#### [Work task]
Only the lines from the one containing "252,637 | | $ | 272,620 |" through the one containing "NOTE 11—RELATED-PARTY TRANSACTIONS" should be printed, exactly as they appear below, with both ends included.

Saved data entries:
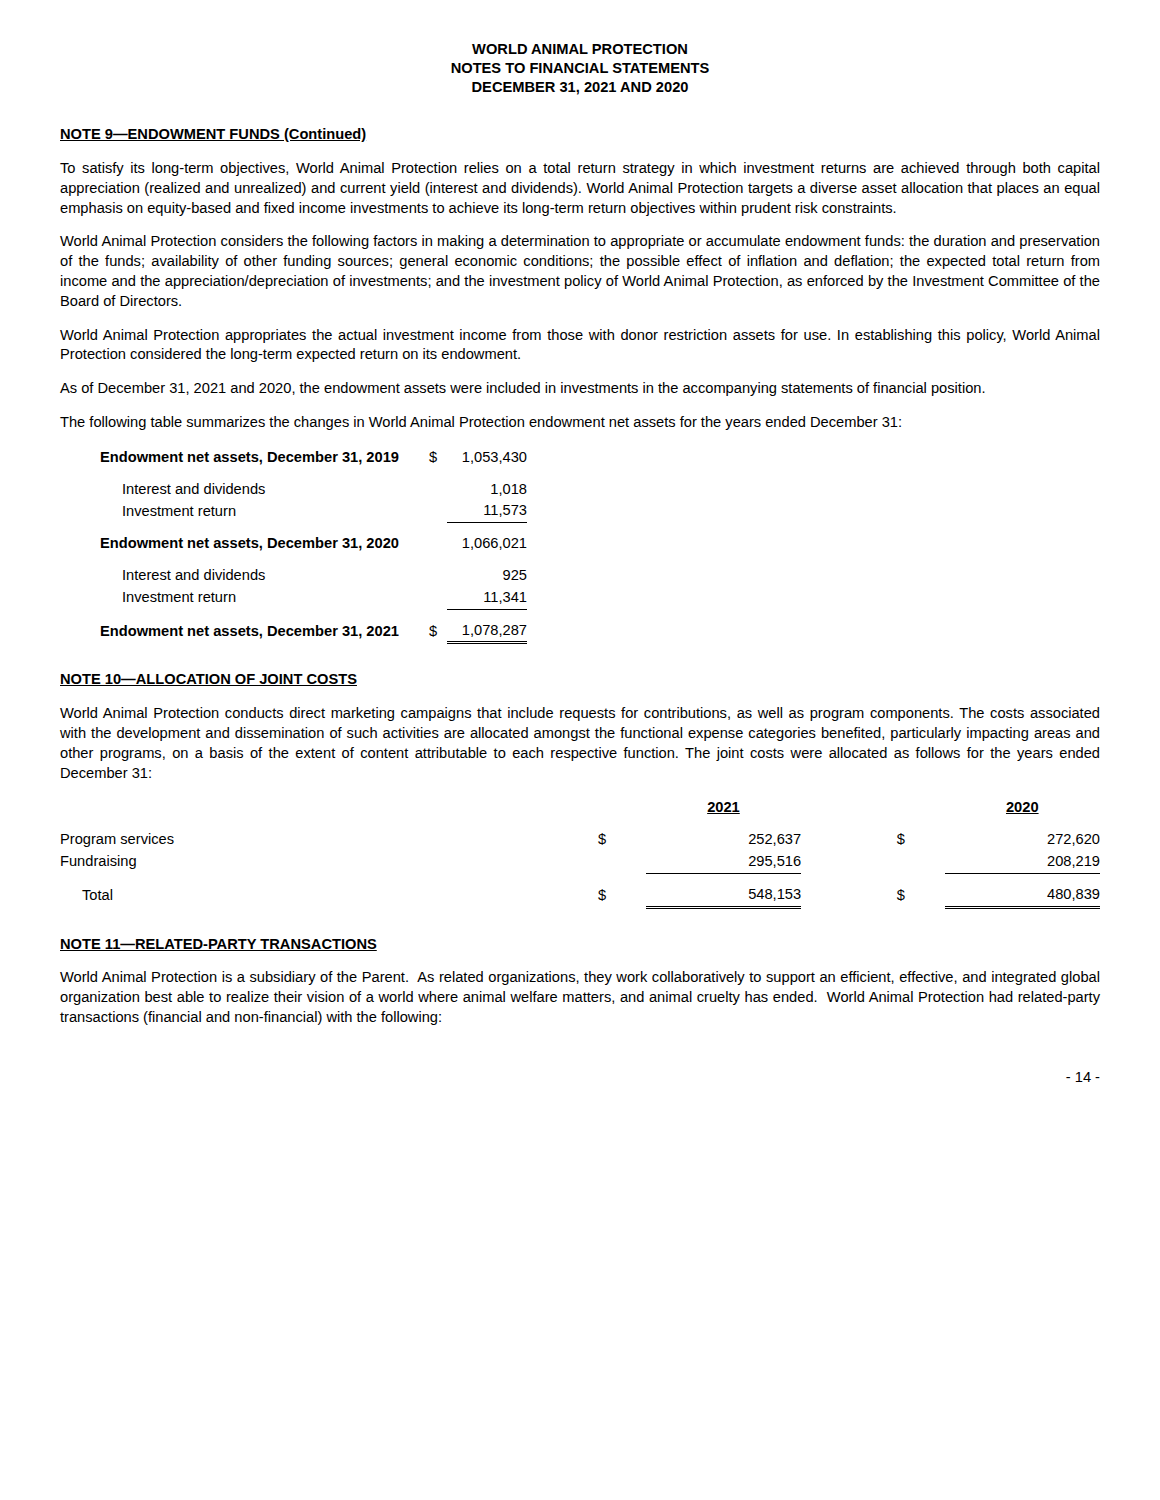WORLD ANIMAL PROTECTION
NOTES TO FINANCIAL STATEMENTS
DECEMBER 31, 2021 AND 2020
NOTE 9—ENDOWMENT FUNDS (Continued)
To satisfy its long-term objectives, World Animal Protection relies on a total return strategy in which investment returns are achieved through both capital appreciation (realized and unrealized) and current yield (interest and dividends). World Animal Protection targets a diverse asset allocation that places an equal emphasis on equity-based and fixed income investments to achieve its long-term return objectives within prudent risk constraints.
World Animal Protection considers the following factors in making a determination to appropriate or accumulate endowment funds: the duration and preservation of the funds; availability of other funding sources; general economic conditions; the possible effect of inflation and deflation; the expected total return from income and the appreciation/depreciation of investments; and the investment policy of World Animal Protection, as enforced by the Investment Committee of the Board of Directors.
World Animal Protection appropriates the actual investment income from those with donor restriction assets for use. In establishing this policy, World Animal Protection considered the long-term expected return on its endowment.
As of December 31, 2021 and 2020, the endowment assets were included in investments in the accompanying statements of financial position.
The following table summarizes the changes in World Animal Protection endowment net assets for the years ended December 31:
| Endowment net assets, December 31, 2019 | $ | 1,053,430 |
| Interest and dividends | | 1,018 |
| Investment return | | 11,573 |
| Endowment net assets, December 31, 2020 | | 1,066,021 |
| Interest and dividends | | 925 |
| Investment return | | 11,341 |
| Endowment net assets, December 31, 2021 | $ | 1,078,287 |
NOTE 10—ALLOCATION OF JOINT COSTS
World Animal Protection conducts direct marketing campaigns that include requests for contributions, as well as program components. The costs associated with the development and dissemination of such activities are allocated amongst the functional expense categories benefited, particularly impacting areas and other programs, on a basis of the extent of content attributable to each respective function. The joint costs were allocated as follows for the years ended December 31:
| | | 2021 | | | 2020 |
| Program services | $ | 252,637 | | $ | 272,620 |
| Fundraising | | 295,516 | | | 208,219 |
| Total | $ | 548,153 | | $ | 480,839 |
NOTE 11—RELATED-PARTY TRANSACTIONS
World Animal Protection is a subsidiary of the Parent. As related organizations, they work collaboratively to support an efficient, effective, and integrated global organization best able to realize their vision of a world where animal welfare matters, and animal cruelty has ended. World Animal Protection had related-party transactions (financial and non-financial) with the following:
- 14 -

#### [Task response]
| Program services | $ | 252,637 | | $ | 272,620 |
| Fundraising | | 295,516 | | | 208,219 |
| Total | $ | 548,153 | | $ | 480,839 |
NOTE 11—RELATED-PARTY TRANSACTIONS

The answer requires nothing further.